1961 Westside Drive, Rochester, New York 14624
The picture of the potato digger shown in the November-December 1975 issue of I.M.A. stirred almost forgotten memories within me. Memories of picking up big, bright potatoes on beautiful fall days when I was a boy. My father, P.M. Abberit and my uncle, M.H. Chase both resided near Hamilton, New York and they purchased such a digger together about 1910. They used it as long as they were able to work and now that they are both gone, I have no idea what happened to the digger.
The construction of the digger was simple and rugged to my knowledge. No repairs were ever needed. It sure was a great help as compared with digging potatoes out with a spading fork. Whereas the job of picking them up remained an arduous one, the small plots of potatoes grown in that area (say one acre average) did not justify a more sophisticated machine.
The digger did have some minor shortcomings, however. Whereas most of the dirt, potatoes and stones left the spokes of the revolving wheel at the side, some would be carried around to the back. There was a continued 'rain' or dirt on the lower portion of the operator's pants and an occasional stone would hit one's shins with painful results. To overcome these troubles, my father attached a cross piece at the midpoint of the handles and from that he hung a piece of burlap. The innovation worked 100%.
The handles had to be raised quite high for the shovel to clear the ground when turning and having to lift all parts to the rear of the axle made quite a load. When letting the shovel down, this same load had to be held up with one hand so the other could be used to disengage the hold-up lock.

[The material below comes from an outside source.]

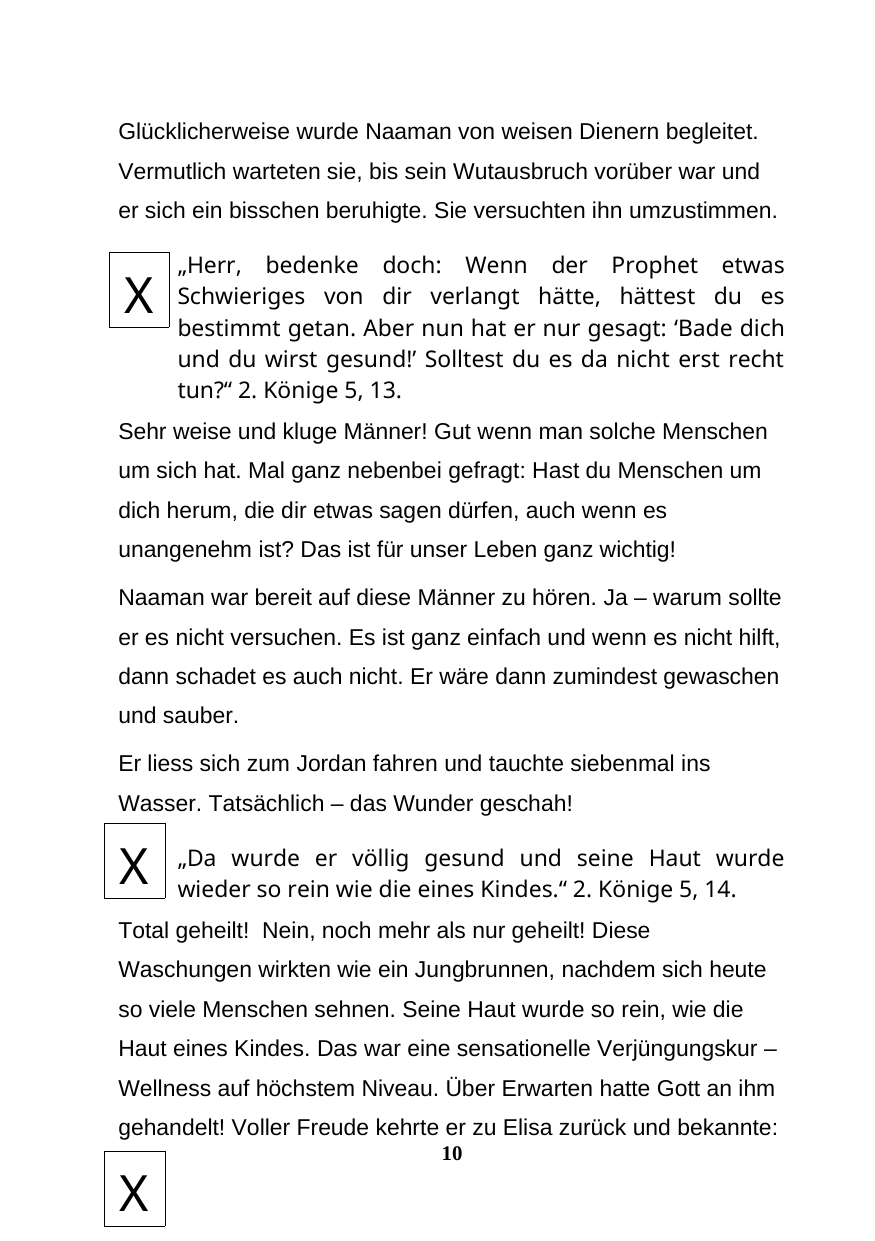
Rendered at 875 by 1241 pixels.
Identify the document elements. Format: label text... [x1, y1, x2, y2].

The speed of pulling was moderately important. There was some tendency to leave potatoes buried right next to the shovel path and their tendency was accentuated at slow speeds. My uncle would drag the field after picking up the potatoes and the spring-toothed harrow would uncover a few more. Salesmen for the conveyor type . digger claimed the box bruised the potatoes. At home we kept the horses going at a moderate walking pace and had no trouble with bruises.